LYNN HAVEN, Fla. (WMBB) — The trial for two defendants in the Lynn Haven corruption case is getting closer and could go forward as soon as August.

Former Lynn Haven Mayor Margo Anderson and James Finch, the owner of Phoenix Construction, are facing fraud and bribery projects over several city projects before and after Hurricane Michael.

During a status conference on Friday Judge Mark Walker and attorneys for both sides agreed to confer on trial dates and meet again on July 7. That means the case could conceivably go to trial as soon as August.

In a previous ruling, Walker threw out one of the charges in the indictment but during the hearing prosecutors said they will not move forward with a new indictment and will instead take the rest of the charges to trial.

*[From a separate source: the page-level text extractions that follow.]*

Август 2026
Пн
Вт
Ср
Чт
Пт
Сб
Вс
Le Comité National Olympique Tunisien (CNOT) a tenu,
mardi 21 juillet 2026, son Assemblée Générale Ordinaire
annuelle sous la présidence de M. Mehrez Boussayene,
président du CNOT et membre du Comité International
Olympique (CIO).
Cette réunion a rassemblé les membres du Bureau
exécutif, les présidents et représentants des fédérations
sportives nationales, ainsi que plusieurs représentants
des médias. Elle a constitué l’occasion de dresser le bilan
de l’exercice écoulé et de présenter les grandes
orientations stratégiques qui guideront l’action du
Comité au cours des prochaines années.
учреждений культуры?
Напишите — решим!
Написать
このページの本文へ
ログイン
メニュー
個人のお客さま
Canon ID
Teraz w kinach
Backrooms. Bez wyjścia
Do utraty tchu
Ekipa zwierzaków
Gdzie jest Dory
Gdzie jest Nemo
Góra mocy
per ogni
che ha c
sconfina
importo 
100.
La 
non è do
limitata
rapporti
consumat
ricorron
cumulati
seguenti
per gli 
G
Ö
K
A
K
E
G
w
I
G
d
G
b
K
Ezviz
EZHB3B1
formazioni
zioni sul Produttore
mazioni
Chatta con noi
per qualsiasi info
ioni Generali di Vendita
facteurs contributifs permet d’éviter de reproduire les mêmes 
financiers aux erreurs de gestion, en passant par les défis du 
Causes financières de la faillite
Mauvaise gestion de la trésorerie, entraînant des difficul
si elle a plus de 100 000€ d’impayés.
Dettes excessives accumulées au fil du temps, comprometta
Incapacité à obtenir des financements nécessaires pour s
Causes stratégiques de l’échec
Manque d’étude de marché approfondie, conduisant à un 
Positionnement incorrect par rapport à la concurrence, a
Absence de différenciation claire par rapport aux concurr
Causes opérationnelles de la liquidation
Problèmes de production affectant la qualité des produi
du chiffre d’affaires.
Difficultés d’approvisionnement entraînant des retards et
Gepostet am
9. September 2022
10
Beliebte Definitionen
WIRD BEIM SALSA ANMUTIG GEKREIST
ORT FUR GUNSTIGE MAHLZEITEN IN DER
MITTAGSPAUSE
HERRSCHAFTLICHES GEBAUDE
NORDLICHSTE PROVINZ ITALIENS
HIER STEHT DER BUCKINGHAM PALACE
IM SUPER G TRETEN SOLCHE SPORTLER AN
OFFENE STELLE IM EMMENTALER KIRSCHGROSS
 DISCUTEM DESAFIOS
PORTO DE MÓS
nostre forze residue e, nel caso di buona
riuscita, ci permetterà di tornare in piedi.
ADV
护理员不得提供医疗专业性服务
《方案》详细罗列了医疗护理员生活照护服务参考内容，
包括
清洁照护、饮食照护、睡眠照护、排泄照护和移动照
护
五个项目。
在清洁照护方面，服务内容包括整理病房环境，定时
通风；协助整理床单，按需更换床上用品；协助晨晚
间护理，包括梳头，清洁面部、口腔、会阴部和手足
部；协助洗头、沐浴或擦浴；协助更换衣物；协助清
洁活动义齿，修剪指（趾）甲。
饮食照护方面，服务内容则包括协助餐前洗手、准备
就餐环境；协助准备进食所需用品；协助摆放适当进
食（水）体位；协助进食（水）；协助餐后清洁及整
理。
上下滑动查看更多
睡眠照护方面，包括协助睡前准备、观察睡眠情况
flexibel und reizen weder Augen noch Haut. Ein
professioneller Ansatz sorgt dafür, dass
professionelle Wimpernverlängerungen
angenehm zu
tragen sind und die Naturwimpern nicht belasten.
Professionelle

However, a jury may never hear the case. Finch’s attorney, Guy Lewis, asked Walker to consider having a bench trial. That means Walker will be both judge and jury at trial and decide if Finch is guilty in the case.

“As we’re considering and trying to get a trial date our clients are actually anxious to move forward as quickly as possible,” Lewis said. He added that Finch, 72, is getting ready to undergo some “very serious procedures,” and that a bench trial may be a better situation.

Lewis suggested that an August or September trial, which could last as long as three weeks, would have to build in “days off” multiple times while Finch dealt with these medical procedures.

In order for that to happen prosecutors have to agree to a bench trial. Prosecutors Stephen Kunz said his team would consider it but that they were not ready to make a decision on the issue Friday.

The judge and the attorneys also discussed a separate order in the case that was issued by Walker but has been sealed from the public. Kunz said prosecutors would provide Walker with sections of the order that they would like to remain redacted. The defense, who is asking that the order be unsealed, will be offered a chance to respond before Walker unseals the order with any redactions.

“There is some disclosure of specific grand jury testimony,” Kunz said, the prosecutors hope will remain hidden from the public.

However, the defense argued that most, if not all of that testimony, was revealed to the public during a three-day evidentiary hearing in March. The defense is also asking that a large motion from prosecutors in the case also be unsealed.